I’m wondering if we could submit multiple times to test the algorithm for the final scoring. I know it may leak the information of sensitive data during the final scoring if multiple submission is allowed, but I am still wondering if there are other data sources other than the 2019 data or any other approaches to evaluate the algorithm.
So you’re welcome to resubmit to the prescreened arena as much as you’d like, in that way it’s just like the open arena-- in the prescreened arena your code is still running on the same publicly available 2019 data, the only difference is that we’re running your code for you–so you have a chance to catch any bugs/hard-coded file paths/etc before final submission in early november.
We won’t let your algorithm touch the withheld private data until you’re invited submit your final version (along with final write-up/proof and source code) on November 15th for final scoring, at which point there will be no leaderboard updates until final scoring is complete. You won’t be able to see the results of your code on the withheld data until everyone has passed (or failed) final DP validation, scoring is complete for all submissions on all epsilons, and we announce the prizes.

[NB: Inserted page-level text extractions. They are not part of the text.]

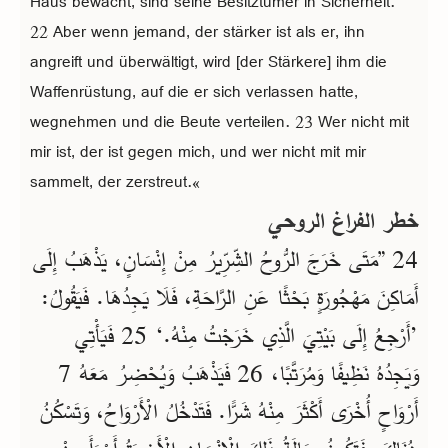
Haus bewacht, sind seine Besitztümer in Sicherheit.
22 Aber wenn jemand, der stärker ist als er, ihn
angreift und überwältigt, wird [der Stärkere] ihm die
Waffenrüstung, auf die er sich verlassen hatte,
wegnehmen und die Beute verteilen. 23 Wer nicht mit
mir ist, der ist gegen mich, und wer nicht mit mir
sammelt, der zerstreut.«
خطر الفراغ الروحي
24 ”مَتَى خَرَجَ الرُّوحُ الشِّرِّيرُ مِنْ إِنْسَانٍ، يَذْهَبُ إِلَى
أَمَاكِنَ مَهْجُورَةٍ بَحْثًا عَنِ الرَّاحَةِ، فَلَا يَجِدُهَا. فَيَقُولُ:
’أَرْجِعُ إِلَى بَيْتِيَ الَّذِي خَرَجْتُ مِنْهُ.‘ 25 فَيَأْتِي
وَيَجِدُهُ نَظِيفًا وَمُرَتَّبًا، 26 فَيَذْهَبُ وَيُحْضِرُ مَعَهُ 7
أَرْوَاحٍ أُخْرَى أَكْثَرَ مِنْهُ شَرًّا. فَتَدْخُلُ الْأَرْوَاحُ، وَتَسْكُنُ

You only have the 2019 data to work with while you’re developing your algorithm-- which I understand is frustrating… but also realistic for many real world use cases (where it’s equally frustrating, but we have to deal with it). When you only have one data-set, but you wish you had more (in order to estimate variance between data sets), one trick you can use is called bootstrapping: https://en.wikipedia.org/wiki/Bootstrapping_(statistics)
Thanks, Christine! Thanks for clarifying the rule. The bootstrapping method also looks useful!